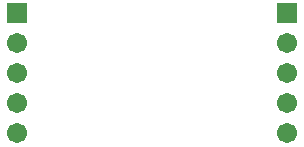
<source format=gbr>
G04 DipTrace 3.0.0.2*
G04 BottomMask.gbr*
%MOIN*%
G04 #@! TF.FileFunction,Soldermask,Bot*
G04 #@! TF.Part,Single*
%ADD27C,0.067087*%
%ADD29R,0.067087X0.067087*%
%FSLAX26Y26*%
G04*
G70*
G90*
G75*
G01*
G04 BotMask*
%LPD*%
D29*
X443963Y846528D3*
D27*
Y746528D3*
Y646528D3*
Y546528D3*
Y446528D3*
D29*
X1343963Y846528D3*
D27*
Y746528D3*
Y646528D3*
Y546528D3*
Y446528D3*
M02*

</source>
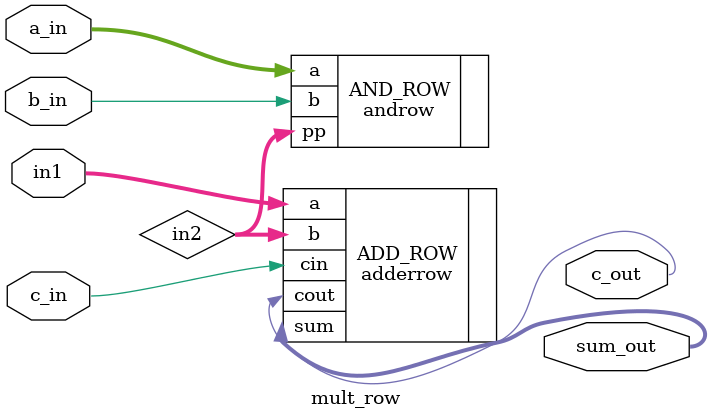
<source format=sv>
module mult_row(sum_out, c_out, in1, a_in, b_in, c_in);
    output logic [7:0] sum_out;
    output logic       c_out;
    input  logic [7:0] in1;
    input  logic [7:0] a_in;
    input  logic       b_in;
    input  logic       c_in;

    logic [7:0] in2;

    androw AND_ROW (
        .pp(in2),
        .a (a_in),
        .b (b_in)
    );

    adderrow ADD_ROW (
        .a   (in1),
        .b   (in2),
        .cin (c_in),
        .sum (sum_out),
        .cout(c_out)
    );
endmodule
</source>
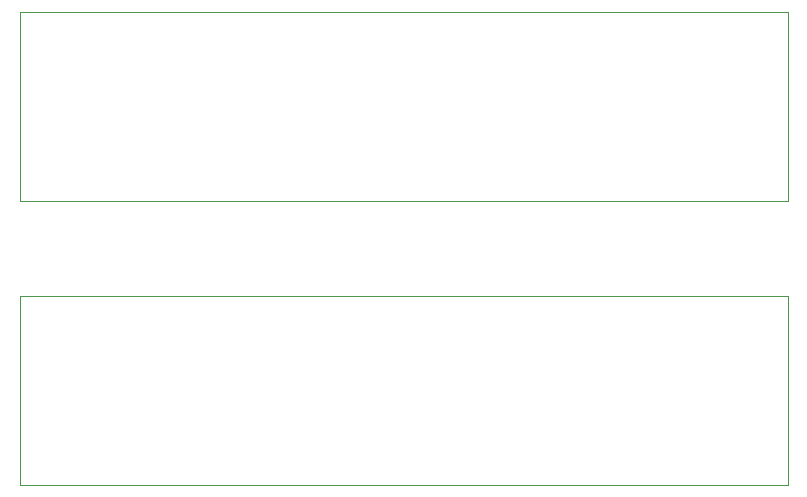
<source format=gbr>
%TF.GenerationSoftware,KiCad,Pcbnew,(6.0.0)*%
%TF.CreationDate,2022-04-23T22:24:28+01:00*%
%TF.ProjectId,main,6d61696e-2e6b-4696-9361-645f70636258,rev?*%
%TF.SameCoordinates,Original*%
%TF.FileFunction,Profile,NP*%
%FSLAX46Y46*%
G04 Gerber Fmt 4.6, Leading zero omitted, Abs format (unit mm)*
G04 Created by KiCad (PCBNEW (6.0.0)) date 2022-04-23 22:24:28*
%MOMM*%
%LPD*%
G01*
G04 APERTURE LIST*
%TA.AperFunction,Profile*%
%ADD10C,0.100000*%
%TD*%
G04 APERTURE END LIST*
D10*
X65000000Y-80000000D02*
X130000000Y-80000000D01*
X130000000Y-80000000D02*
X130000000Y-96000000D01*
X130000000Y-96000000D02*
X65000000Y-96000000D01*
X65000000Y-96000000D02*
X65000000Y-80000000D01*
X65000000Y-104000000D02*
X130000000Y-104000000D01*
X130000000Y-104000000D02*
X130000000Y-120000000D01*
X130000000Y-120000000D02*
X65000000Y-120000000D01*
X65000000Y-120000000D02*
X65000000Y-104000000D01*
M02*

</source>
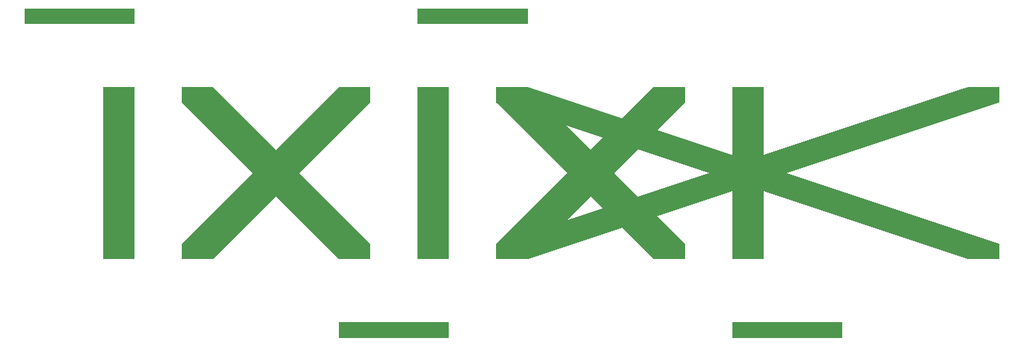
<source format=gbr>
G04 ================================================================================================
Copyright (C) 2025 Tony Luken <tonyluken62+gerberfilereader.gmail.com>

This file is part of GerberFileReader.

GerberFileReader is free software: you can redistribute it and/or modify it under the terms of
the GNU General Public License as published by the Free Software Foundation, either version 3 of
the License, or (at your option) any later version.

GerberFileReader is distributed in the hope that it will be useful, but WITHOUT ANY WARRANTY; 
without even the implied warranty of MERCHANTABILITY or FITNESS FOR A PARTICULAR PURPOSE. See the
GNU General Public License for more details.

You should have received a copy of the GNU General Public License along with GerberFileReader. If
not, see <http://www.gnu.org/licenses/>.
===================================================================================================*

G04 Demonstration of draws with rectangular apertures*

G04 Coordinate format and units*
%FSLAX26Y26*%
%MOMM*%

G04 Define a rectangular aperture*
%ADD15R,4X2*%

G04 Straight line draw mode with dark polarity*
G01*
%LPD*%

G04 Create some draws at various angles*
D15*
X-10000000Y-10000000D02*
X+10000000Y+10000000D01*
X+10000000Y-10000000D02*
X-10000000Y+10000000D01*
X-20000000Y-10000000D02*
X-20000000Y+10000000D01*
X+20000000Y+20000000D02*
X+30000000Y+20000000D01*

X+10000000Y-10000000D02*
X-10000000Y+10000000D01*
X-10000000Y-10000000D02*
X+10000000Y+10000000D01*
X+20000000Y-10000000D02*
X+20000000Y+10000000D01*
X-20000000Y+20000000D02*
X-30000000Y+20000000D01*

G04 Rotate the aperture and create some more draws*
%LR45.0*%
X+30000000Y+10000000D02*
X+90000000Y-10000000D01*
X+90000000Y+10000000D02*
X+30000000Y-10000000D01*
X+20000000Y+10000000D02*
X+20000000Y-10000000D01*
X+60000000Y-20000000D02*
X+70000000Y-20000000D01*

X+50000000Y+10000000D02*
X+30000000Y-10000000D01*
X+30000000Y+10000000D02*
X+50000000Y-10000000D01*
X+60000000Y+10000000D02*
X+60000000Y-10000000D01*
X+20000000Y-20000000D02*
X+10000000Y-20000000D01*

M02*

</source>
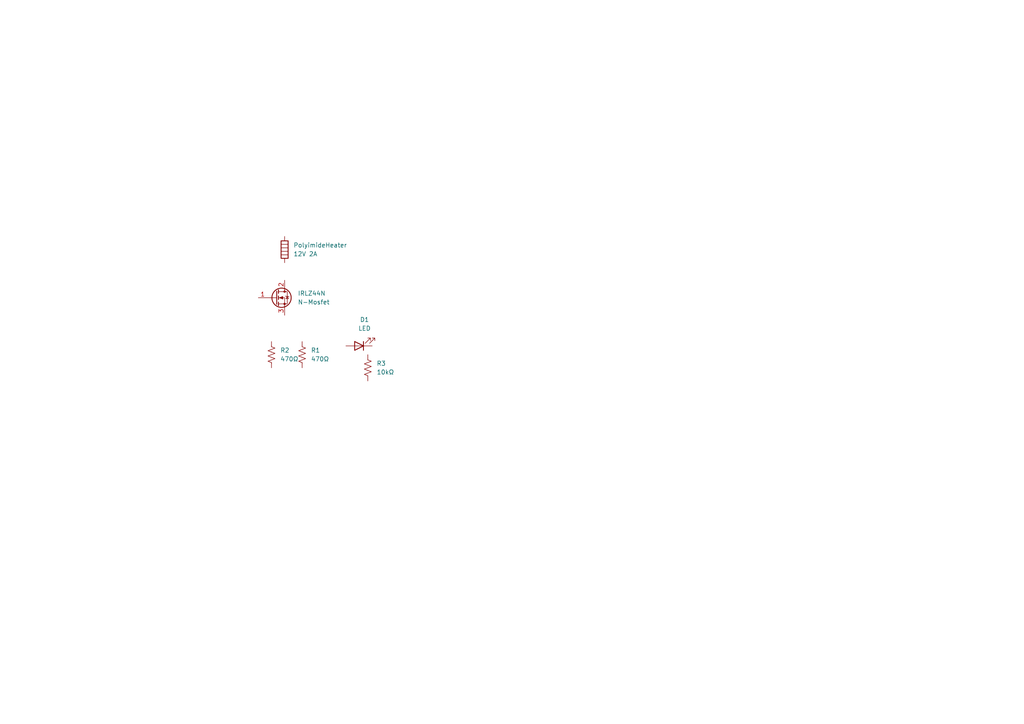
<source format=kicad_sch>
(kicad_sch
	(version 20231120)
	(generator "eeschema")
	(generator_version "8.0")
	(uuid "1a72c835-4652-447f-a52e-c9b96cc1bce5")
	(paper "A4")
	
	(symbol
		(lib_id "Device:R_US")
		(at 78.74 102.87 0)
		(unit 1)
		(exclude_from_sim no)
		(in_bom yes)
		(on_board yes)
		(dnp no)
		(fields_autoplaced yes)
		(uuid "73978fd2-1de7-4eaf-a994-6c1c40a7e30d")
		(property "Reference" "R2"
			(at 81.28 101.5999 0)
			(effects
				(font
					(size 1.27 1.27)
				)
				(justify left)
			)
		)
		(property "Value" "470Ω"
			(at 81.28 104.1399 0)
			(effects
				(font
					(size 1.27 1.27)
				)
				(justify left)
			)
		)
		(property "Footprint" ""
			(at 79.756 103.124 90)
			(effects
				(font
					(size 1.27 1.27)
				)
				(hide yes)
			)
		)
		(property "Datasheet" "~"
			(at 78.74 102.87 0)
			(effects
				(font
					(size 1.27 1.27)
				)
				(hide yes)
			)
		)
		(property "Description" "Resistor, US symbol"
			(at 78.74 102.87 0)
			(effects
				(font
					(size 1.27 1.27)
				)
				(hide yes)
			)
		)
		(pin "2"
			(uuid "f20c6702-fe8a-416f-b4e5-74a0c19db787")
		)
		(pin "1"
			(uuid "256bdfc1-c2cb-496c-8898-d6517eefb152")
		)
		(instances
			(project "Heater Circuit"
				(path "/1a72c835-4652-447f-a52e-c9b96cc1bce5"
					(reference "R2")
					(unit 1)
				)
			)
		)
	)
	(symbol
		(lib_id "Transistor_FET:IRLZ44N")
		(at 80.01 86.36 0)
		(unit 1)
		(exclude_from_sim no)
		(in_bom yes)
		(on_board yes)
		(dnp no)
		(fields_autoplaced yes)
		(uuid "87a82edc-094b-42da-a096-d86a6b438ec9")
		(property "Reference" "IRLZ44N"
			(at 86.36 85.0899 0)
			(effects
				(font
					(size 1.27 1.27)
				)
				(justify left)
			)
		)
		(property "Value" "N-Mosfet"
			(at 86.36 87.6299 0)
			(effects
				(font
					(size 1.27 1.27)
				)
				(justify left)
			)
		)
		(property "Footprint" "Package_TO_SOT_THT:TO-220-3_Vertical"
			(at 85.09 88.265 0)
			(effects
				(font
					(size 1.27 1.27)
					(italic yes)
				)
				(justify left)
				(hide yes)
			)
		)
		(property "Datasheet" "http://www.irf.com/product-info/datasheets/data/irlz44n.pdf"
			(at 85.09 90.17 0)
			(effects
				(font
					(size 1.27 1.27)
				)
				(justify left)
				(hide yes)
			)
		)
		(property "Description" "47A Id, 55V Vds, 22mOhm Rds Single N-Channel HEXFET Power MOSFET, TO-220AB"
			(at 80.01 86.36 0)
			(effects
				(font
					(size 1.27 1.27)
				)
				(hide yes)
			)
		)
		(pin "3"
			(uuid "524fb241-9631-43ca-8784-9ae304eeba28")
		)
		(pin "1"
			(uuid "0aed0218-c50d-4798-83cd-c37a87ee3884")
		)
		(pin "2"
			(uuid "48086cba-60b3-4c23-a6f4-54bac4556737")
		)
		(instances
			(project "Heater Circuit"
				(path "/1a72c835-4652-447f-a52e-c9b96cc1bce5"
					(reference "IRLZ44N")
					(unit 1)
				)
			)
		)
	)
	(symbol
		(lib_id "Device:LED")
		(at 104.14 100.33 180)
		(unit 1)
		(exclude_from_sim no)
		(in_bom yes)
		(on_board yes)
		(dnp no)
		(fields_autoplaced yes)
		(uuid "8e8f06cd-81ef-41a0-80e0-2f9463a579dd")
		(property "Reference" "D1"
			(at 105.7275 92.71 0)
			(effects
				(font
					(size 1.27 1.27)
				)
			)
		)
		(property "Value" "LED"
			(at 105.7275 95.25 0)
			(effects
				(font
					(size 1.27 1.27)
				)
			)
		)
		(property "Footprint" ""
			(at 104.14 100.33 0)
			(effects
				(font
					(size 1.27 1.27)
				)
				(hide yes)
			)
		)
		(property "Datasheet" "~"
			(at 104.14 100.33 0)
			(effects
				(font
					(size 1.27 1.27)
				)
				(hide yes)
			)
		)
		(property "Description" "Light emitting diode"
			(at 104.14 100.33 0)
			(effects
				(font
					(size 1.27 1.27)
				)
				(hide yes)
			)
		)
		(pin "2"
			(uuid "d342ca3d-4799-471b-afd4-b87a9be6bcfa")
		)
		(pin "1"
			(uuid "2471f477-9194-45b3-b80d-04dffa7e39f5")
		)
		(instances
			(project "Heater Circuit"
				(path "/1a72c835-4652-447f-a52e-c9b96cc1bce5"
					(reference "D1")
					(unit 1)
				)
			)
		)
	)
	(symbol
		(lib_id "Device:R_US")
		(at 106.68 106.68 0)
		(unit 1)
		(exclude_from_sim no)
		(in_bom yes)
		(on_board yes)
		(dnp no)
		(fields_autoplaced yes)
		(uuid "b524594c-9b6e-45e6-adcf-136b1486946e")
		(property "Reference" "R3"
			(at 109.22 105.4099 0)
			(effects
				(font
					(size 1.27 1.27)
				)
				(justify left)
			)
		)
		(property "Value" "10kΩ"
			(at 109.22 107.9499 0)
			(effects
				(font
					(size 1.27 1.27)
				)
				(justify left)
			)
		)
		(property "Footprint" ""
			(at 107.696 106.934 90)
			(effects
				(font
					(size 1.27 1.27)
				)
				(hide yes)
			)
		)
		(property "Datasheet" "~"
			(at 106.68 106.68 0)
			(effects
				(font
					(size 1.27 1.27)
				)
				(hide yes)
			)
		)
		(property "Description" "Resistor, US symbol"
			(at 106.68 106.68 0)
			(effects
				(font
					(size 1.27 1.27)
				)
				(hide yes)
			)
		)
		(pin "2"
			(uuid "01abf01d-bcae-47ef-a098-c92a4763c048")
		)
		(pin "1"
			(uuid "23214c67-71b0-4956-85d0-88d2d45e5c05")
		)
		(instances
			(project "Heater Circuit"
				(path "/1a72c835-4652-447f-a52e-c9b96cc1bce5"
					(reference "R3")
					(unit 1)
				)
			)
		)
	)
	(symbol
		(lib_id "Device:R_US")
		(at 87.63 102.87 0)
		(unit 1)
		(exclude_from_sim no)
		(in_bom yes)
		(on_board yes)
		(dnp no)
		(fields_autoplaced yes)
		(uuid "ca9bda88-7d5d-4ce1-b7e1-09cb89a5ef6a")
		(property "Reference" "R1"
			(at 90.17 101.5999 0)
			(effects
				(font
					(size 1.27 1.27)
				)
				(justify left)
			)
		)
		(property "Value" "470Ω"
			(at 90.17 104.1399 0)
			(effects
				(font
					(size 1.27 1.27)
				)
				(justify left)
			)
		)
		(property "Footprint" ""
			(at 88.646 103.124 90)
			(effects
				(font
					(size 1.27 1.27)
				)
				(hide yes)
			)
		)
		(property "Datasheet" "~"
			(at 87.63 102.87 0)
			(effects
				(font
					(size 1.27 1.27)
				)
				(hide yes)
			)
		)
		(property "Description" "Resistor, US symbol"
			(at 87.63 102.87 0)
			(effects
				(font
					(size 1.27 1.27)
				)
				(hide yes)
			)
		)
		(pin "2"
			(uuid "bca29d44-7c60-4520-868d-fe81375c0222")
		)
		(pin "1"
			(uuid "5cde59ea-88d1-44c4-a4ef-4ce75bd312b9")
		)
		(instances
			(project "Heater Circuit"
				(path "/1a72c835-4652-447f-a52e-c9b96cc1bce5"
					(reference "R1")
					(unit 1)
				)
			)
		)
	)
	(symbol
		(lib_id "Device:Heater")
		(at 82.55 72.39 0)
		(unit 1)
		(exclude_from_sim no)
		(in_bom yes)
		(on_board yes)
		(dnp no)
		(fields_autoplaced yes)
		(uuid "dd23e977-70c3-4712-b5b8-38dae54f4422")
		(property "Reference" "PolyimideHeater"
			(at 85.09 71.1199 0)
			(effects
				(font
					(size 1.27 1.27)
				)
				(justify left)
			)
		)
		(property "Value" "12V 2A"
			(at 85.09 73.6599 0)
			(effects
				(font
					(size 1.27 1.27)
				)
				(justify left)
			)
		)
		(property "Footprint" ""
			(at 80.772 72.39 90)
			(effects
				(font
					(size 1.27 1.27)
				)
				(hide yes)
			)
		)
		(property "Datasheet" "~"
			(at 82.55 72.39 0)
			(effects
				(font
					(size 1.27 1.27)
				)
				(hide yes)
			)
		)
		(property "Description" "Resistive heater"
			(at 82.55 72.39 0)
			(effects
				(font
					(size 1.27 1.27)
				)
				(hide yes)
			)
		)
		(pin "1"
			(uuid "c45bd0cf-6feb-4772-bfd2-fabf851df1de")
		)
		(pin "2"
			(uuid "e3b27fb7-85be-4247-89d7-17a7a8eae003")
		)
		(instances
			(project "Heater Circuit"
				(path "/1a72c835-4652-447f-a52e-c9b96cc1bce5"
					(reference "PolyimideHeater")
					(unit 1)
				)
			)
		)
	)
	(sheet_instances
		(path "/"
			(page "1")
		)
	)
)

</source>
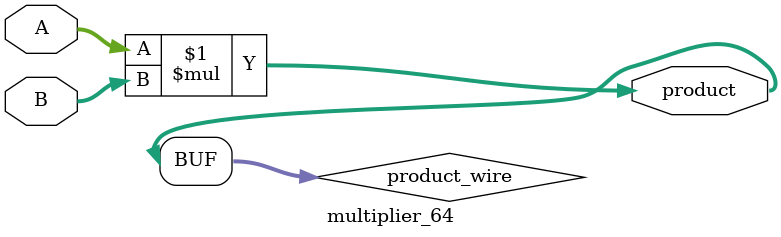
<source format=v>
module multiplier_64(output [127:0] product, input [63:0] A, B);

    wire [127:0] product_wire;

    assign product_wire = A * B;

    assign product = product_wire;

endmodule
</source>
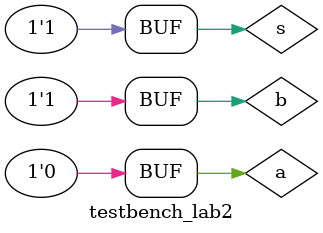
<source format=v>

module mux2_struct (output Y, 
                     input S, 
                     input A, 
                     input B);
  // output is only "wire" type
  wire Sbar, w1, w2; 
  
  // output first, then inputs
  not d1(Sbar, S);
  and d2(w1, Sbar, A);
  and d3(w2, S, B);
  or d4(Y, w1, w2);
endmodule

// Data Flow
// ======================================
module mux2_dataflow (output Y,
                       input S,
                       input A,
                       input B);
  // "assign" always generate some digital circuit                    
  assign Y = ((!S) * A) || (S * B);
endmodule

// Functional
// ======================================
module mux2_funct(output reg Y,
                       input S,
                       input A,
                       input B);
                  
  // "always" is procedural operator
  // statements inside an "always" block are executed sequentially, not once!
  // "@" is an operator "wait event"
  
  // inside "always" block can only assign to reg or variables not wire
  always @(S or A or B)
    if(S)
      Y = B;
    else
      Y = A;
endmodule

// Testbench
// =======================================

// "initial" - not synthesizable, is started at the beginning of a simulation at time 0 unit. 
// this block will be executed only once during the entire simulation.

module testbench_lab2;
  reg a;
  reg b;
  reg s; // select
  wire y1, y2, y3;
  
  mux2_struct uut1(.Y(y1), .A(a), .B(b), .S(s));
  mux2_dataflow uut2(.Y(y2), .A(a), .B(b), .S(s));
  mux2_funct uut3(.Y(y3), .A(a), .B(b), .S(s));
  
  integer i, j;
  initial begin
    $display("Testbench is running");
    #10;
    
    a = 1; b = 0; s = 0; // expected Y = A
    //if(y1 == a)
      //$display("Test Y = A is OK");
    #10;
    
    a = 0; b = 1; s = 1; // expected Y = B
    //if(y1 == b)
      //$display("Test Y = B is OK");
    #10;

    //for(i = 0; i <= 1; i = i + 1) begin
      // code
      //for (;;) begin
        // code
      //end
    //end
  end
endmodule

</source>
★ ★ ★
Aim of the task: Search the data above for the word "inside". Copy each line it is in.

Expected answer:
  // statements inside an "always" block are executed sequentially, not once!
  // inside "always" block can only assign to reg or variables not wire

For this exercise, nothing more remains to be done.